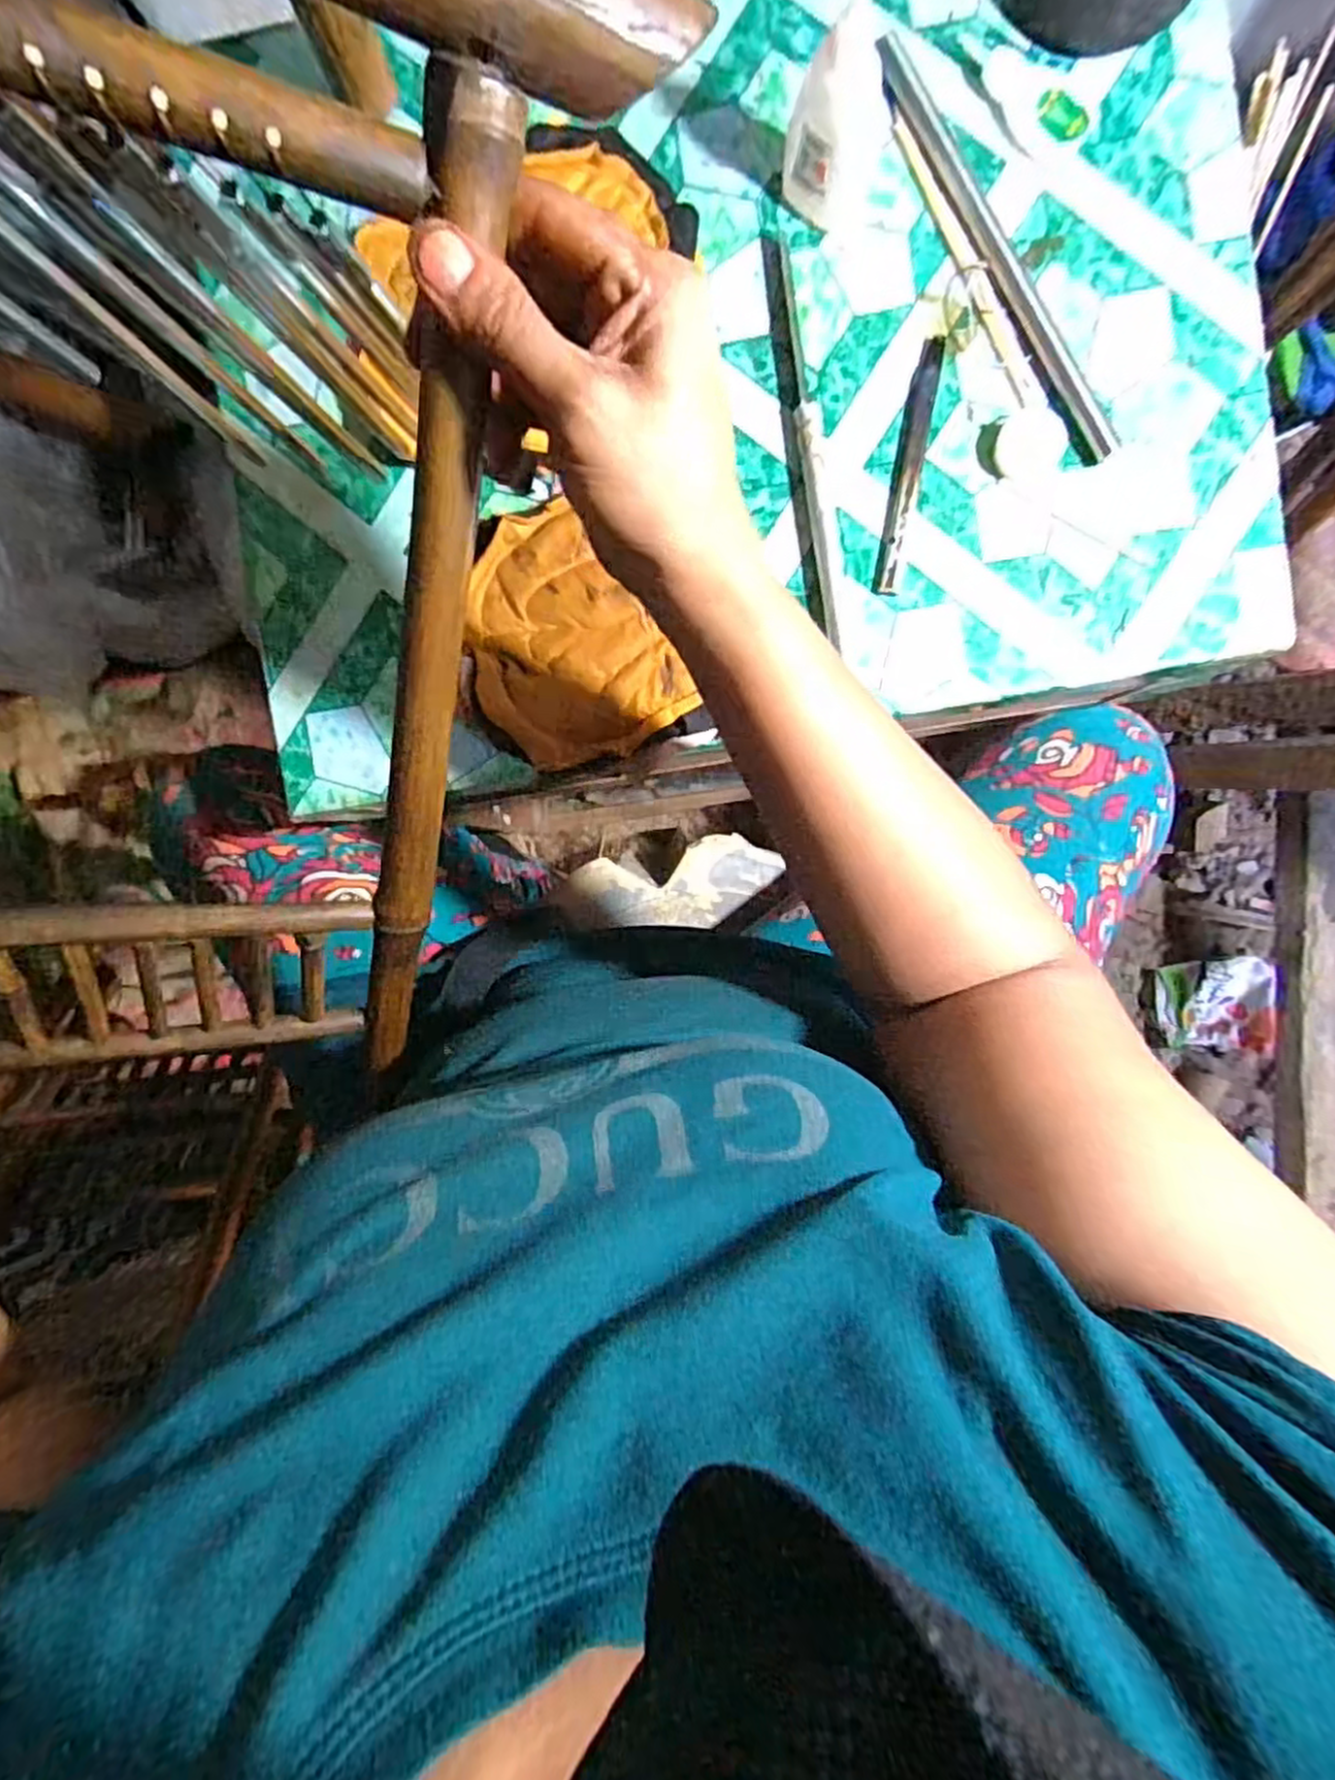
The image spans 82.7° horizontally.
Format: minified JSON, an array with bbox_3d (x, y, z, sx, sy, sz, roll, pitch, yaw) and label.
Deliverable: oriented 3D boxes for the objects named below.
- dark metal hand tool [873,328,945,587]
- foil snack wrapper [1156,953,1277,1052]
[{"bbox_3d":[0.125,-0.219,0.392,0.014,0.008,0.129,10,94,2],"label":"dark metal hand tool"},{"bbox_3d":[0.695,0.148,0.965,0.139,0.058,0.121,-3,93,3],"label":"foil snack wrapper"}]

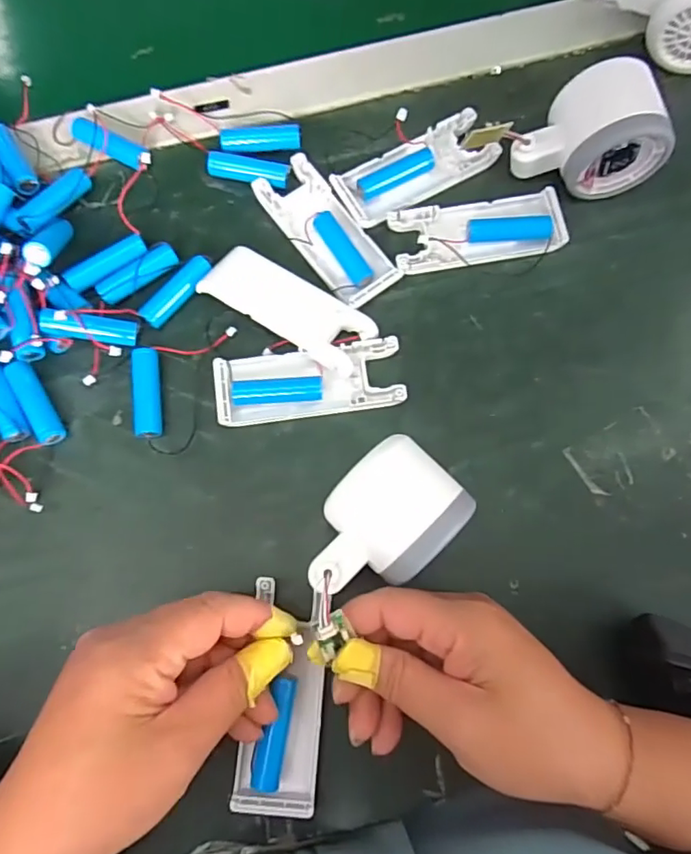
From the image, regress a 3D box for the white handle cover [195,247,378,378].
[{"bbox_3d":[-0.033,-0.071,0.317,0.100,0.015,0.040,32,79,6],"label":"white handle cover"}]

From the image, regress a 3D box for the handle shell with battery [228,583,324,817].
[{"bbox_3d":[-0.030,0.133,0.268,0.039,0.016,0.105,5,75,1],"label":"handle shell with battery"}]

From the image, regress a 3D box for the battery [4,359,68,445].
■ ■ ■ ■ ■ ■ ■
Task item: Retype all of the material above precisely as it reads. Pictures are not part of the copy.

Exercise response:
The image spans 82.7° horizontally.
Format: minified JSON, an array with bbox_3d (x, y, z, sx, sy, sz, roll, pitch, yaw) and label.
Deliverable: oriented 3D boxes for the objects named below.
- dark metal hand tool [873,328,945,587]
- foil snack wrapper [1156,953,1277,1052]
[{"bbox_3d":[0.125,-0.219,0.392,0.014,0.008,0.129,10,94,2],"label":"dark metal hand tool"},{"bbox_3d":[0.695,0.148,0.965,0.139,0.058,0.121,-3,93,3],"label":"foil snack wrapper"}]

From the image, regress a 3D box for the white handle cover [195,247,378,378].
[{"bbox_3d":[-0.033,-0.071,0.317,0.100,0.015,0.040,32,79,6],"label":"white handle cover"}]

From the image, regress a 3D box for the handle shell with battery [228,583,324,817].
[{"bbox_3d":[-0.030,0.133,0.268,0.039,0.016,0.105,5,75,1],"label":"handle shell with battery"}]

From the image, regress a 3D box for the battery [4,359,68,445].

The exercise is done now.